The only feasible way to have a healthy banking sector could be making it mostly private, along with two or three large, better-run government banks, suggests T N Ninan.
Whether one likes it or not, Indian banking is headed the way of telecom and aviation.
Private entities will walk away with the cream, leaving mostly unviable entities in the public sector.
And all the king's horses and all the king's men will not be able to save Humpty Dumpty from this fate.
The private banks have a better net interest margin (3.4 per cent vs 2.4 per cent for public banks); lower costs (a wage bill that is 8.7 per cent of income, compared to 13.8 per cent for public banks); and therefore continuing profitability even as public banks have lost money for the last five years.
More losses will come when the pandemic-related moratorium and other shock absorbers are taken away.
The government's banks can't change their cost and revenue structures, or find the capital needed to reverse relative growth trends vis-a-vis private banks.
So it is virtually written in the stars that private banking will continue to grab a bigger share than public banks and corner the most bankable sectors, the best loan clients and the cream of the deposit-taking business.
The state of public banks has meant that banking no longer supports the economy as it should.

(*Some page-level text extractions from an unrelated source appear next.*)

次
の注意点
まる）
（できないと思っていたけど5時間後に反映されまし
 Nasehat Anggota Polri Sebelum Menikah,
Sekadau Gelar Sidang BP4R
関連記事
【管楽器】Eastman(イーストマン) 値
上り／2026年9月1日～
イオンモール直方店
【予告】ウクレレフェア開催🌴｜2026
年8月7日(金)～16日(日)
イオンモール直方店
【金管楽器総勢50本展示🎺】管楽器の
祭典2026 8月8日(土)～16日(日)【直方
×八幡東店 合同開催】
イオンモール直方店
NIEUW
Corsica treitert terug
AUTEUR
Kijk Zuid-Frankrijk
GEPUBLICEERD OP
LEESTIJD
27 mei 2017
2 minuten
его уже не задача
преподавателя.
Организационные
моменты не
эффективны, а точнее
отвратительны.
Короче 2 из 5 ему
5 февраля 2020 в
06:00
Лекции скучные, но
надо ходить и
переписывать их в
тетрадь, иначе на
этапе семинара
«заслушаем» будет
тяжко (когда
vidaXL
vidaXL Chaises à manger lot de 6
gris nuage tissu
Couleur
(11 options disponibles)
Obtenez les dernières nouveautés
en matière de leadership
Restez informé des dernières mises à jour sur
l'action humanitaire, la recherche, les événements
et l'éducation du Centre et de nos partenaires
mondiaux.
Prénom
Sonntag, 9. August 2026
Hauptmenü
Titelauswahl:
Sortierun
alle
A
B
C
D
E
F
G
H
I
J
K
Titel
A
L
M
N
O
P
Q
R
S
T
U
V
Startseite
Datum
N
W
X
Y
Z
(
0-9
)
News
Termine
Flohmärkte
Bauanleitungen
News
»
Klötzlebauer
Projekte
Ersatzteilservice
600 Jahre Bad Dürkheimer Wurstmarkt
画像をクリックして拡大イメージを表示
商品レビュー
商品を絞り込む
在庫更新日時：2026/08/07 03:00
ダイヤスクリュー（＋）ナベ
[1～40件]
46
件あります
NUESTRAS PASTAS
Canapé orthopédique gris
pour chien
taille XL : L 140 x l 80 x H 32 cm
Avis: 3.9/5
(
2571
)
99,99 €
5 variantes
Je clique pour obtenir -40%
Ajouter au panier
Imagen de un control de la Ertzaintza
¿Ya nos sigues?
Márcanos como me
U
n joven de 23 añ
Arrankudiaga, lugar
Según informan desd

Lending in relation to gross domestic product has shrunk from about 60 per cent to just over 50 per cent in the last few years.
It would have been worse if the private banks, with their lower provisioning and better capital adequacy, had not grown their books faster than public sector banks.
These latter now account for only 60 per cent of banking assets, down from 72 per cent five years ago.
The king, or the State, has tried many things to reverse these trends: Recapitalisation involving unconscionable sums of taxpayer money, a Banks Board Bureau to select the best CEOs, merger of weak banks with stronger ones, new disclosure norms to enforce transparent accounting, a new bankruptcy process, regulatory forbearance during the pandemic... Some of this has helped, but not by enough to prevent the private banks from steadily increasing their share of the pie.
The logic of this transition from public to private gets lost sight of when the government feels pressured to come up with new 'solutions' not tried so far.
Like the apparently revived idea of a 'bad bank that will take over the bad assets of public banks.
Except that the transfer of such assets will have to be at appropriate discounts of perhaps up to 80 per cent of their original value.
This will automatically increase write-offs and losses, unless there is accounting fudge.
The second purported solution is a bank investment company to hold the shares of government banks, thereby separating ownership of government banks from the government.
Such supposedly arm's length structures rarely work.
It is hard to conceive of a bank investment company enforcing the discipline and performance yardsticks, or introducing the pay structures and aggressive commercial orientation, of the best private banks.
And don't forget the coming challenge from fintech companies, which hope to swallow the business of leaden-footed banks for breakfast.
The only feasible solution is (or was) privatisation.
With large business houses debarred from owning banks, the entities most capable of taking on the job of salvaging troubled institutions are the existing private banks and the large shadow banks that should be encouraged to become banks.
But it will be a tough job making the sale palatable to potential buyers without getting the public suspicious about underpricing, since public banks are almost uniformly quoting at discounts to book value.
A two- or three-stage sale process may do the trick, with successive offloading of shares at stepped-up prices.
Still, some government banks may find no takers.
For them, it is already too late for even privatisation.
Their balance sheets will have to be shrunk.
Eventually, we may get a healthy banking sector that properly serves the economy if it is mostly private, along with two or three large, better-run government banks.
One could accept this outcome, or continue the game of pretend.
Disclosure: Entities controlled by the Kotak family own a significant stake in Business Standard newspaper, where this column first appeared.